Facebook owner Meta seeks up to 4 GW nuclear capacity
Meta is the latest tech company to seek nuclear as an energy source for its growing data needs as it seeks proposals for as much as 4 GW of nuclear capacity in the USA by the early 2030s.
The company, which includes Facebook, Instagram and WhatsApp among its brands, is releasing a request for proposals "to identify nuclear energy developers to help us meet our AI innovation and sustainability objectives".
The target is between 1 and 4 GW of new nuclear generation capacity in the USA. "We are seeking developers with strong community engagement, development, and permitting, and execution expertise that have development opportunities for new nuclear energy resources - either small modular reactors or larger nuclear reactors," the notice announcing the request for proposals (RFP) says.

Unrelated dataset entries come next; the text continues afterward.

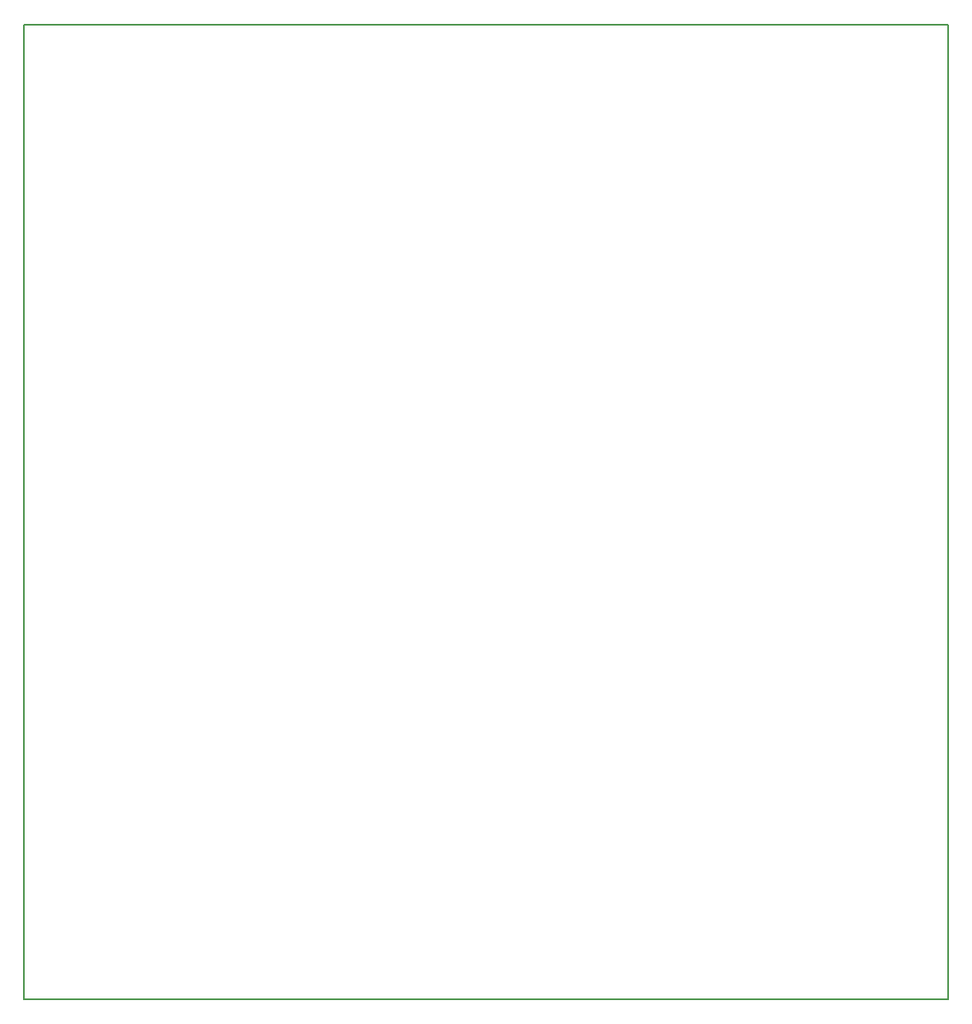
<source format=gbr>
G04 #@! TF.GenerationSoftware,KiCad,Pcbnew,5.1.9-73d0e3b20d~88~ubuntu20.04.1*
G04 #@! TF.CreationDate,2021-01-30T11:56:24+01:00*
G04 #@! TF.ProjectId,FY6600_Power_Supply,46593636-3030-45f5-906f-7765725f5375,1.0*
G04 #@! TF.SameCoordinates,Original*
G04 #@! TF.FileFunction,Profile,NP*
%FSLAX46Y46*%
G04 Gerber Fmt 4.6, Leading zero omitted, Abs format (unit mm)*
G04 Created by KiCad (PCBNEW 5.1.9-73d0e3b20d~88~ubuntu20.04.1) date 2021-01-30 11:56:24*
%MOMM*%
%LPD*%
G01*
G04 APERTURE LIST*
G04 #@! TA.AperFunction,Profile*
%ADD10C,0.150000*%
G04 #@! TD*
G04 APERTURE END LIST*
D10*
X50000000Y-42000000D02*
X50000000Y-142000000D01*
X145000000Y-42000000D02*
X50000000Y-42000000D01*
X145000000Y-142000000D02*
X145000000Y-42000000D01*
X50000000Y-142000000D02*
X145000000Y-142000000D01*
M02*

</source>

It adds "we are taking an open approach with this RFP so we can partner with others across the industry to bring new nuclear energy to the grid". Qualification to be considered closes on 3 January with initial RFP proposals due by 7 February.
In a blog post providing further background, it says: "We are looking to identify developers that can help accelerate the availability of new nuclear generators and create sufficient scale to achieve material cost reductions by deploying multiple units, both to provide for Meta’s future energy needs and to advance broader industry decarbonisation. We believe working with partners who will ultimately permit, design, engineer, finance, construct, and operate these power plants will ensure the long-term thinking necessary to accelerate nuclear technology."
Meta says that nuclear energy is more capital intensive, takes longer to develop, has more regulatory requirements and has a longer operational life so "we need to engage nuclear energy projects earlier in their development lifecycle and consider their operational requirements when designing a contract. And, as scaling deployments of nuclear technology offers the best chance of rapidly reducing cost, engaging with a partner across projects and locations will allow us to ensure that we can deploy strategically".
The decision of the Facebook-owner to bring on its own nuclear energy supply follows in the footsteps of fellow tech giants Microsoft, Google and Amazon, and is the result of the vast energy needs required for huge and growing data centres with artificial intelligence developments set to push those energy requirements even higher. As with renewables, nuclear provides carbon free power, but crucially it also provides that power round-the-clock, which is a key requirement of data centres.